Friday, April 23, 2010

Love Will Track Me Down

I have after much procrastination begun to reflect on time in France last May followed by hiking into Havasu Canyon with a friend in June. Part of reflecting involves reading my journal from the months following my travels. In pages and computer files I find things like this note found seconds ago:

Last Friday upon arriving in the country, I proceeded to have four glasses of champagne. At a wedding reception that may not be a lot. If you're wanting a buzzz that may be not be a lot. If you’re 110 lbs on a 5’2” frame, that's a lot. Me? I was avoiding feeling.

Now here it is Sunday evening, standing at a sink of just washed dishes, with Jerry only gone fifteen minutes and I think: I could open another bottle of champagne.

I immediately and unexpectedly hear: “Dawn, there is nothing you can do to make me stop loving you. I am like your mother. I will always love you. I will never stop loving you.”

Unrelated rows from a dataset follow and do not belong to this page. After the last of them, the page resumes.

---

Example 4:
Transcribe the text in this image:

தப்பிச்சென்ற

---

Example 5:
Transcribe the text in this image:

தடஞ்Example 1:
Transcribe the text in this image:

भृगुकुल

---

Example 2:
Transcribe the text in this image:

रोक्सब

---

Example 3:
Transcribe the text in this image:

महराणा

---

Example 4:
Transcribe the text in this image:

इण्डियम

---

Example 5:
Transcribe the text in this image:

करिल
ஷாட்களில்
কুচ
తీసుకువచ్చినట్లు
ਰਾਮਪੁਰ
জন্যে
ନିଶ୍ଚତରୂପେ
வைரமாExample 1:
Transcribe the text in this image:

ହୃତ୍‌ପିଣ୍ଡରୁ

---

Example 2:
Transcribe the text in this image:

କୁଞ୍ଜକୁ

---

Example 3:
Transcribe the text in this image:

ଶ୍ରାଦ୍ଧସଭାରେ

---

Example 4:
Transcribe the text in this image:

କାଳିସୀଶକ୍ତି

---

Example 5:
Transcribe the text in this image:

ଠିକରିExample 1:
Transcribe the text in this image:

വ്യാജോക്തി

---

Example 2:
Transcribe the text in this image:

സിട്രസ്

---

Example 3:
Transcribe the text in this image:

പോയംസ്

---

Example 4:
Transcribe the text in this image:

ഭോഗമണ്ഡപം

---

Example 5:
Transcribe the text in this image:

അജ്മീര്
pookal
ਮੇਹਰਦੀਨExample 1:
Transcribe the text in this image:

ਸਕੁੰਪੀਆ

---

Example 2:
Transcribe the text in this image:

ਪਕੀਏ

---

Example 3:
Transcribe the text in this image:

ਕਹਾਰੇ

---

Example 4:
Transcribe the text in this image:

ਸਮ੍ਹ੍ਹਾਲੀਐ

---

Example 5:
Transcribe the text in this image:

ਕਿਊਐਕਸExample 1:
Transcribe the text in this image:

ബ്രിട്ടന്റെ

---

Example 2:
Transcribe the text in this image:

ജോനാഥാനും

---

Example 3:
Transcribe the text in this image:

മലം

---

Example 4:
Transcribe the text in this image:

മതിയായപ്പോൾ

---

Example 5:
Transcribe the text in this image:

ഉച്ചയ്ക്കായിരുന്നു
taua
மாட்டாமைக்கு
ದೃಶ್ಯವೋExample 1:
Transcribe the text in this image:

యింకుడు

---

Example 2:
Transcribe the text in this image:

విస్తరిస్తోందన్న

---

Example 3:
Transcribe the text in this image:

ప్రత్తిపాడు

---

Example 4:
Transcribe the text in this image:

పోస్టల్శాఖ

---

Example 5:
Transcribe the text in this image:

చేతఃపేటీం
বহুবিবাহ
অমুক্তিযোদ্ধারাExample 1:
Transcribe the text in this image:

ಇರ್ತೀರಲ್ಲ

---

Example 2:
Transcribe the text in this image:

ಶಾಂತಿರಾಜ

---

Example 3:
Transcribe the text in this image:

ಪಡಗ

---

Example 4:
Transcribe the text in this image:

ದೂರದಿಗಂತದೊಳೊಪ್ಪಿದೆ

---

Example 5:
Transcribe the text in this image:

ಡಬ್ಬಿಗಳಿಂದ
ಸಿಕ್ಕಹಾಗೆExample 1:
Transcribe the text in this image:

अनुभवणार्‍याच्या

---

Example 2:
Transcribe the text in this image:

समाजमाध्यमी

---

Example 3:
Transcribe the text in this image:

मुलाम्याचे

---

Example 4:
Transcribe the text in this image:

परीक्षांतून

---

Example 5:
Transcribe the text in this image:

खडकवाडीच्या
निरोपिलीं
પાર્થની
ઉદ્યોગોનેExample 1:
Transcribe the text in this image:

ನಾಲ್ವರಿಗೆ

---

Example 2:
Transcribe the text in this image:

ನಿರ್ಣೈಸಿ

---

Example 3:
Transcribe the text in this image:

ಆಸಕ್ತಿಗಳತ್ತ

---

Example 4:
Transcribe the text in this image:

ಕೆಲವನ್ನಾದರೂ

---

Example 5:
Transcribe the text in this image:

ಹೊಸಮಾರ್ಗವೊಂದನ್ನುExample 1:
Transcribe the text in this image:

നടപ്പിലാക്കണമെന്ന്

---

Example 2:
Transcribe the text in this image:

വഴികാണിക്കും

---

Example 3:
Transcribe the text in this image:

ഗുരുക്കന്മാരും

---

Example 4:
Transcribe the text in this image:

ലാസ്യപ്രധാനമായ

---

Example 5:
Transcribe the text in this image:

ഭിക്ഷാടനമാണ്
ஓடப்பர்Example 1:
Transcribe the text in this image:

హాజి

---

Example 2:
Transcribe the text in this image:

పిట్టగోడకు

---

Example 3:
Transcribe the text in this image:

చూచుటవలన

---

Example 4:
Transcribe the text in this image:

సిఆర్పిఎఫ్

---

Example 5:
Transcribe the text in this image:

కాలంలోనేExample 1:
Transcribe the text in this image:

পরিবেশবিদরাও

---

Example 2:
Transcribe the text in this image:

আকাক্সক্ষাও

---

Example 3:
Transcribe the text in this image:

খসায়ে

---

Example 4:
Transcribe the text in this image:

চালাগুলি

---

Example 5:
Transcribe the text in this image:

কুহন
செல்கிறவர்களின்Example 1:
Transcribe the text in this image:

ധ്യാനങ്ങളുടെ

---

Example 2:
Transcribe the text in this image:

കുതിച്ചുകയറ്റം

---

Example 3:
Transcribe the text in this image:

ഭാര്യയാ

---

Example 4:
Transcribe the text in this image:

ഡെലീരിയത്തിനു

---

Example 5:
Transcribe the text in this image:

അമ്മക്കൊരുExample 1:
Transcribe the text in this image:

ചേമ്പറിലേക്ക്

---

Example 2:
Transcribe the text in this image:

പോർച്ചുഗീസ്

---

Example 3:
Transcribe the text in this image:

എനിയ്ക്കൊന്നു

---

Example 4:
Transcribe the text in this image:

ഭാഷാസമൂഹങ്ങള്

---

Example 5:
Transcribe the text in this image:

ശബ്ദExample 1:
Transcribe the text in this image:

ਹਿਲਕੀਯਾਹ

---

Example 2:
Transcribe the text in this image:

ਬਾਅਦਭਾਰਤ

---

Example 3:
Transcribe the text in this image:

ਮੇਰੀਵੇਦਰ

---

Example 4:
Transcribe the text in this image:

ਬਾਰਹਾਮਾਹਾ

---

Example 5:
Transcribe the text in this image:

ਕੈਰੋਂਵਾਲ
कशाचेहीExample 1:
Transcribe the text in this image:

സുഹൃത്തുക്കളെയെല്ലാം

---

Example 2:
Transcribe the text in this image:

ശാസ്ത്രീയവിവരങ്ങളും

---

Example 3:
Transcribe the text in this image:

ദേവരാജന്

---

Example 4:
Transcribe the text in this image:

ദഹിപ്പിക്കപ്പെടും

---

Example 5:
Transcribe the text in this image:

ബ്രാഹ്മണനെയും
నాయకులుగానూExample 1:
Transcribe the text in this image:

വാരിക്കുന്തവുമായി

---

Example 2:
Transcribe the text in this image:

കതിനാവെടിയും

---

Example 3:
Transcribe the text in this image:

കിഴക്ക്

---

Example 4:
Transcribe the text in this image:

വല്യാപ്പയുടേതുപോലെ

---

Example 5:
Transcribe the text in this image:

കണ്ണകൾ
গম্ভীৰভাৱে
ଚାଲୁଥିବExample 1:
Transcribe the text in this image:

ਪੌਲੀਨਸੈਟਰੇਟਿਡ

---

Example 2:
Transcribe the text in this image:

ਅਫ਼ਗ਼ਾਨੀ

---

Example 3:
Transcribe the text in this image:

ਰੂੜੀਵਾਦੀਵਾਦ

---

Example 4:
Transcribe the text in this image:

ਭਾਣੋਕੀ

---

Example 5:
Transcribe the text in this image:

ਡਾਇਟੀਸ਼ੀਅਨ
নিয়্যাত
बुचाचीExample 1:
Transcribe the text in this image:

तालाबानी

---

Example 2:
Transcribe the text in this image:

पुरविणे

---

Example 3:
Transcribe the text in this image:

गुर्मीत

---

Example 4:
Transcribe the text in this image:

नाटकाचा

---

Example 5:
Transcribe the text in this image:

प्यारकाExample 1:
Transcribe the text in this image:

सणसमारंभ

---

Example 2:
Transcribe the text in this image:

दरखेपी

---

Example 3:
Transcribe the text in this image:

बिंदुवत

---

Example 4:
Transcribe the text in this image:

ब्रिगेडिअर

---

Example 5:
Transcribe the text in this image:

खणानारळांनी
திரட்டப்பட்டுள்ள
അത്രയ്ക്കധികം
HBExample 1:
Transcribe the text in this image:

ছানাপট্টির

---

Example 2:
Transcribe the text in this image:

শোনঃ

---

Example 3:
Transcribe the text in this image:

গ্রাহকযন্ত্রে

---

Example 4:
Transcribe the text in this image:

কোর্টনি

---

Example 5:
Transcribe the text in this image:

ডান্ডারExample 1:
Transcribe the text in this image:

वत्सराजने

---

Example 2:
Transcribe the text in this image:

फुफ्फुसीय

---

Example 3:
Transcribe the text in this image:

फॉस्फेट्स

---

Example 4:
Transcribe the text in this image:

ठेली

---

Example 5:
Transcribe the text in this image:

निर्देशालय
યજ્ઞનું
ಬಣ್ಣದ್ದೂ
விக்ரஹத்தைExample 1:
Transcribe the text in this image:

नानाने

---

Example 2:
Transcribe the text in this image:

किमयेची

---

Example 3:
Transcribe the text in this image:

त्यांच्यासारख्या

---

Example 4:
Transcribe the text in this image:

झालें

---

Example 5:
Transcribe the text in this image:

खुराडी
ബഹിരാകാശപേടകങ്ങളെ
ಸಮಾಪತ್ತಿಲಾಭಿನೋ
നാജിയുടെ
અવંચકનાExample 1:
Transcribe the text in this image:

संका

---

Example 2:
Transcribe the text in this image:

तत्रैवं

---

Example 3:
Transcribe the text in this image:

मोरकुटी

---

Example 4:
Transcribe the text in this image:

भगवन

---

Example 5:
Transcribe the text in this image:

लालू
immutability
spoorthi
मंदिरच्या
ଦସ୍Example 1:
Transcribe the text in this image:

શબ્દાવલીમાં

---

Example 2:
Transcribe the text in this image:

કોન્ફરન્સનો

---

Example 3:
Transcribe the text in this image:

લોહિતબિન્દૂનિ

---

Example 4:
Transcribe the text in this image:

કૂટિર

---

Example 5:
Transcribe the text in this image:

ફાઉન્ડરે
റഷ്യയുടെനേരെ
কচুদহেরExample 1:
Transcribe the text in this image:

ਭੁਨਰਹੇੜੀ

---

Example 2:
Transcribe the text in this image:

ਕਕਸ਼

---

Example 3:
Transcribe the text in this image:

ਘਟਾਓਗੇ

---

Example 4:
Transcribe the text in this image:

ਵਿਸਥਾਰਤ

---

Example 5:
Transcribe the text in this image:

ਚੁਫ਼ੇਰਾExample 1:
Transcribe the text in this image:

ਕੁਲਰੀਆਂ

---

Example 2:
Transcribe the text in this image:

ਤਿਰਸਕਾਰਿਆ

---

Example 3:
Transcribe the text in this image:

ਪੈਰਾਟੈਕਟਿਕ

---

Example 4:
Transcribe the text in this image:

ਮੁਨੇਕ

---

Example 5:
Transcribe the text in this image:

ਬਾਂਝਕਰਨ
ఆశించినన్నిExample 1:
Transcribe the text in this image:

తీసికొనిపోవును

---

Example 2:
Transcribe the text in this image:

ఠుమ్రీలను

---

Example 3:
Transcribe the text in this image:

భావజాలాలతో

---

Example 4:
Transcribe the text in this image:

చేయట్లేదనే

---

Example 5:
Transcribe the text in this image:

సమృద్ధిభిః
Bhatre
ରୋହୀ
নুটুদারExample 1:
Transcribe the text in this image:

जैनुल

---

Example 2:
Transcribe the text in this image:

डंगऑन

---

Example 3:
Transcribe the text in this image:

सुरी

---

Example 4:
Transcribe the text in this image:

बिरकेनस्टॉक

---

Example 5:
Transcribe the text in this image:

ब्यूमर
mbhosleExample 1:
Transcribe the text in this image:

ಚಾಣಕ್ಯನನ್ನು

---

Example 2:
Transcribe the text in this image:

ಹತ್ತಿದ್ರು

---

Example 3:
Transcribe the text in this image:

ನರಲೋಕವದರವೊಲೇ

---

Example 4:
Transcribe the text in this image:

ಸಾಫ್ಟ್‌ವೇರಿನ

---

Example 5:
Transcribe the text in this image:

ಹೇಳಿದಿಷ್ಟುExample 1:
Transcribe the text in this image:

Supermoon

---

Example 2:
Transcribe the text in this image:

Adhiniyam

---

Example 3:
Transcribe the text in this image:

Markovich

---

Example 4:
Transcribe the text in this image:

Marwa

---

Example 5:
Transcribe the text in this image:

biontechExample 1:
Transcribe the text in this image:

I spent the weekend in prevention mode. I weeded the garden. Typically I call this tending, something I find deeply satisfying. In near 100 degree mid-day sun, it’s torture. I read or better conveyed I called out words as I looked at them on the page. This too I find deeply satisfying usually but not when I’m avoiding writing my own words. And I slept something that’s also usually satisfying but not when done in the name of avoidance. I was reading, weeding, drinking and sleeping all to avoid weeping.

In the past, I’ve talked with a friend about developing the capacity for sacred weeping and how the world needs people, men and women with heart, who are willing to be the alchemical vessels for sorrow in the world. At the time this idea first arose, the former president was in the White House and I considered showing up at the White House to weep for him, for what I imagined were his own unwept sorrows and all the things hidden in his shadow ofwhich he knew not.

Now I think, ‘Who was I to think I could do that for him when I’m avoiding that for myself?’

There’s something about this voice at the kitchen sink that is deeply comforting, profoundly loving. To know I am loved. That I can run to the ends of the universe and there is nowhere that Love won’t find me. Love will track me down. Love will be there even if I’m found weeding on Mars, drinking on Venus, reading on Jupiter and sleeping on some far flung Milky Way star.
Love will stalk me and patiently talk with me on my time not hers.